This article is for anyone caught up in a relationship with an addict. It’s an attempt to help you understand the destructive cycle you’re locked into.
And it’s a guide to how you can escape it with your health and your sanity intact.
Addiction to drugs or alcohol is terrible but dating an addict may be even worse. It is confusing, embarrassing, socially and emotionally destructive and very, very lonely. The partners of addicts often find it difficult to reach out to friends and family about the problem, preferring to suffer in silence.
What is Addiction?
Addiction is generally defined as a strong emotional and/or psychological dependence on a substance that has progressed beyond voluntary control. The most common addictions are to substances like alcohol and drugs but can include things like gambling, sex, porn and food. A 2002 National Survey on Drug Use & Health, (NSDUH), estimated that 22.8 million Americans (9.7 per cent of the total population) were in need of treatment for an alcohol or illicit drug problem. Of those needing treatment, 20.5 million (a disheartening 89 per cent of addicts) did not receive treatment.
Dating an Addict
The insidious thing about addiction is that it disproportionately harms those who love and care about the addict most. In an interview with the Online Ledger, Bruce Cotter, a recovering alcoholic, addiction counselor and author of When They Won’t Quit, said, “I have come to believe that the only thing worse than being an addict is to be in a relationship with one. Addicts take their spouses hostage. They will decide the overall health of the relationship: How they will parent. Where they will live. Who their friends will be. How much or how little money they will have. Whether or not they will have legal problems. Generally, how their lives will be lived.”
Of course those are merely the external effects of living with addiction. Perhaps more insidious is the emotional toll it takes on loved ones. To paraphrase Alcoholics Anonymous:
“Alcoholism is a family disease affecting everyone with a relationship to the addict. Those closest to them suffer the most, and those who care the most can easily get caught up in their behavior. They react to the alcoholic’s behavior; focus on them, what they do, where they are, how much they drink. They try to control their drinking for them. They take on the blame, guilt, and shame that really belong to the drinker. They can become as addicted to the alcoholic, as the alcoholic is to alcohol. They, too, can become ill.”
But Shouldn’t I “Stand By Them?”
The partners of addicts often spend years trying to “fix” their partner’s addiction. Twenty-five-year-old Susan* was dating Steve, a cocaine addict. At first he just partied late with friends and she didn’t suspect anything was wrong. “Then he started coming home later and then not coming home for days at a time. I thought that if I loved him enough, I could help him through it. The problem is that love isn’t stronger than addiction. It took me five years to figure this out.”

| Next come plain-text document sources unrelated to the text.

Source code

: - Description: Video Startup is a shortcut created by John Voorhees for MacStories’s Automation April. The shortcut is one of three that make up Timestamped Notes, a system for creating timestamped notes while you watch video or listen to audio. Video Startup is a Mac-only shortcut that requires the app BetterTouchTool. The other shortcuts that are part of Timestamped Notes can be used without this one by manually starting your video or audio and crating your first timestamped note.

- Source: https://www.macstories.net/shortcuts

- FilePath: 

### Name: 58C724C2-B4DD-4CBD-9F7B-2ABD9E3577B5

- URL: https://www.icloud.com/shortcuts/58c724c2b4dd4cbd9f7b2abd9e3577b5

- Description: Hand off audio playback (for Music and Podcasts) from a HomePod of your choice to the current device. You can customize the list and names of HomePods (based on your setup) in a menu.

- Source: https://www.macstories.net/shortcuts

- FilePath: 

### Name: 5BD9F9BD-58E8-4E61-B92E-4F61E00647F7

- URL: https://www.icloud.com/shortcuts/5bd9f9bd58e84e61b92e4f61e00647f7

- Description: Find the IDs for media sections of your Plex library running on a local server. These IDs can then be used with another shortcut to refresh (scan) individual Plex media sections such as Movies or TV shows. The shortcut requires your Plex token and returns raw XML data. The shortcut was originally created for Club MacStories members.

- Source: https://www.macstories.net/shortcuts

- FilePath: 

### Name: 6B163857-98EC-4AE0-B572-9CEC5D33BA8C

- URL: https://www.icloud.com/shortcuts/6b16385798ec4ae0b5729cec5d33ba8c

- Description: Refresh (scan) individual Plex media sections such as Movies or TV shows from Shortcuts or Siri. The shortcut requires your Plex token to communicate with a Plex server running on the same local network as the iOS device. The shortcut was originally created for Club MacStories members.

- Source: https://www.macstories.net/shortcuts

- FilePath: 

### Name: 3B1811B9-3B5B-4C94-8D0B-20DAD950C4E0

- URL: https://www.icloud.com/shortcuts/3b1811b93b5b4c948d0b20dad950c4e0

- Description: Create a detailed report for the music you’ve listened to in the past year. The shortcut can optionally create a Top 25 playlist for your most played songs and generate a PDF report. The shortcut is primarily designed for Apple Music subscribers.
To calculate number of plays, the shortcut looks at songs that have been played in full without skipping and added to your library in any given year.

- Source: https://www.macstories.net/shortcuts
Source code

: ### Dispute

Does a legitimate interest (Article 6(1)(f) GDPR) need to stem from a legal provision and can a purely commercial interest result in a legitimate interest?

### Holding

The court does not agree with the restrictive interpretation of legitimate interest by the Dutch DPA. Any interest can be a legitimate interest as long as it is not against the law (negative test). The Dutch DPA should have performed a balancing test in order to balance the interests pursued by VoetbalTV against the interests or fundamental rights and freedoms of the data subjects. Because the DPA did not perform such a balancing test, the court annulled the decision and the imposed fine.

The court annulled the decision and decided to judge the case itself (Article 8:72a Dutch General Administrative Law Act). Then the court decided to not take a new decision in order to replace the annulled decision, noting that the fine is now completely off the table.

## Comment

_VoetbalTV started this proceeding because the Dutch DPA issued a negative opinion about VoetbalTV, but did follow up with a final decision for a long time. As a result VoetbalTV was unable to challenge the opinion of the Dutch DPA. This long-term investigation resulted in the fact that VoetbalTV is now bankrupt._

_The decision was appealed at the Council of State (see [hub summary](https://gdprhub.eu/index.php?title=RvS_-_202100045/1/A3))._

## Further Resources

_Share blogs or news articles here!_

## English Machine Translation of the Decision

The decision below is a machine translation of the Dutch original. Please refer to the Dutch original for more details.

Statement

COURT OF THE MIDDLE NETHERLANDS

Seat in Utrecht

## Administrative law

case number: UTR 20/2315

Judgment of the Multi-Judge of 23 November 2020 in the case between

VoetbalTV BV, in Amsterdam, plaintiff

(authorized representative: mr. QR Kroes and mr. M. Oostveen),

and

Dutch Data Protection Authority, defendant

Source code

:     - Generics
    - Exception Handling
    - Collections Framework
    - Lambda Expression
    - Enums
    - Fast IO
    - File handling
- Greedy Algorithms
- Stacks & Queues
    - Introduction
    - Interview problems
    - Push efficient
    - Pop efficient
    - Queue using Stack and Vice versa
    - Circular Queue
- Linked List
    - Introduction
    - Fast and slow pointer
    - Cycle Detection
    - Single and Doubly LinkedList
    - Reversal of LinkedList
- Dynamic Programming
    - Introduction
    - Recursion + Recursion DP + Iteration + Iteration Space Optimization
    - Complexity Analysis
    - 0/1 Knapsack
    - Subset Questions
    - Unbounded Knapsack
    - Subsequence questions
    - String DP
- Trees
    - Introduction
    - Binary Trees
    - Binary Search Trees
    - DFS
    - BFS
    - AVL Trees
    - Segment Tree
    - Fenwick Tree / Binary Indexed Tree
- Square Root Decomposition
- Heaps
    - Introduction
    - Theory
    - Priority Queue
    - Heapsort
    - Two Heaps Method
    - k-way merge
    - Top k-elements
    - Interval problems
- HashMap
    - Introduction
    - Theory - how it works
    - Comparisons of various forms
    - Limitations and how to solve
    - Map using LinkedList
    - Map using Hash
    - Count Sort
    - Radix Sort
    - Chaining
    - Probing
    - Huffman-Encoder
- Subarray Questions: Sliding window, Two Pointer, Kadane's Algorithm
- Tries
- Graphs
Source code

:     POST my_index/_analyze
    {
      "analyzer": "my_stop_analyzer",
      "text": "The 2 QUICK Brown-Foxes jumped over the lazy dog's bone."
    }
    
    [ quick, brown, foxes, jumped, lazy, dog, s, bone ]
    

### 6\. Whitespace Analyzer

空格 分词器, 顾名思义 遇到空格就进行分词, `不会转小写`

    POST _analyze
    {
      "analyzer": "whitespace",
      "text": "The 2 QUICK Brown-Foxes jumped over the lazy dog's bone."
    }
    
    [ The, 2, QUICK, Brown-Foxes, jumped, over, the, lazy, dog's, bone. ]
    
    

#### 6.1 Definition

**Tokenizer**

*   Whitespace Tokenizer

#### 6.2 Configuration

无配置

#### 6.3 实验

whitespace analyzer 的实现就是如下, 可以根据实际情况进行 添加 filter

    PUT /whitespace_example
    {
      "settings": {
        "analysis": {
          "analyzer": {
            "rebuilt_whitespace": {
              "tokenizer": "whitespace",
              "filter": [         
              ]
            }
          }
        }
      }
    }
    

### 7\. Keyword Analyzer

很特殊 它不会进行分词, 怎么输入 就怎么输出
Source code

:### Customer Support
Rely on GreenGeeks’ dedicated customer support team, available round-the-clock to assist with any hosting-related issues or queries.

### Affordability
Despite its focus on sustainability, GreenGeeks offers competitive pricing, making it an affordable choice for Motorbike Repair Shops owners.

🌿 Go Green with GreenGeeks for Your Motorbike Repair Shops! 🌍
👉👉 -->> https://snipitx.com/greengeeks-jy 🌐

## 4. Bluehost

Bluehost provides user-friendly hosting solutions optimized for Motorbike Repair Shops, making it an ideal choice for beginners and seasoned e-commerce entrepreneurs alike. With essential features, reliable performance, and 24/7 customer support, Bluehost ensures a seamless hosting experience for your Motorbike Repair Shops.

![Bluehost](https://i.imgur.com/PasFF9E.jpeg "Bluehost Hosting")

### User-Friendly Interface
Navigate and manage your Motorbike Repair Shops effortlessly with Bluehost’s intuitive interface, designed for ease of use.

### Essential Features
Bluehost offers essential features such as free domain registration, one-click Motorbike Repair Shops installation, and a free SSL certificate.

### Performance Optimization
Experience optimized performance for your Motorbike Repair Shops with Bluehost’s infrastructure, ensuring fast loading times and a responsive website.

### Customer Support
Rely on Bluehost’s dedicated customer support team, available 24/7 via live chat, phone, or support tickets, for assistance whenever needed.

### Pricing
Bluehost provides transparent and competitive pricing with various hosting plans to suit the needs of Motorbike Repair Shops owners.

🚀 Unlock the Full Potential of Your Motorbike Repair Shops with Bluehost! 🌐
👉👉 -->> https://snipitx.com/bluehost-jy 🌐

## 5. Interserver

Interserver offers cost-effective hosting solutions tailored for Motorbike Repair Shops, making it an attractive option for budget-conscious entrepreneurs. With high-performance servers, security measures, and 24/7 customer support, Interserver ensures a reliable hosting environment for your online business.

Doctor Floyd P. Garrett is a practicing psychiatrist and psychotherapist and Medical Director at Behavioral Medicine Associates, a private outpatient mental health practice in the United States, specializes in treating addiction. In his article, Addiction, Lies and Relationships, Dr. Garrett explains why love is often not enough to conquer addiction:
“In addiction there is always infidelity to other love objects such as spouses and other family — for the very existence of addiction signifies an allegiance that is at best divided and at worst, and more commonly, betrayed. For there comes a stage in every serious addiction at which the paramount attachment of the addict is to the addiction itself. Those unfortunates who attempt to preserve a human relationship to individuals in the throes of progressive addiction almost always sense their own secondary ‘less than’ status in relation to the addiction — and despite the addict’s passionate and indignant denials of this reality, they are right: the addict does indeed love his addiction more than he loves them.”
Addicts do and say anything to keep using. Says Jonah, whose wife Emma was addicted to the painkiller OxyContin, “Emma would tell me that she could quit at anytime she wanted, or she’d break down crying and admit how wrong she’d been but promise she’d change. The problem was she never did, and I got tired of hearing it over and over again.”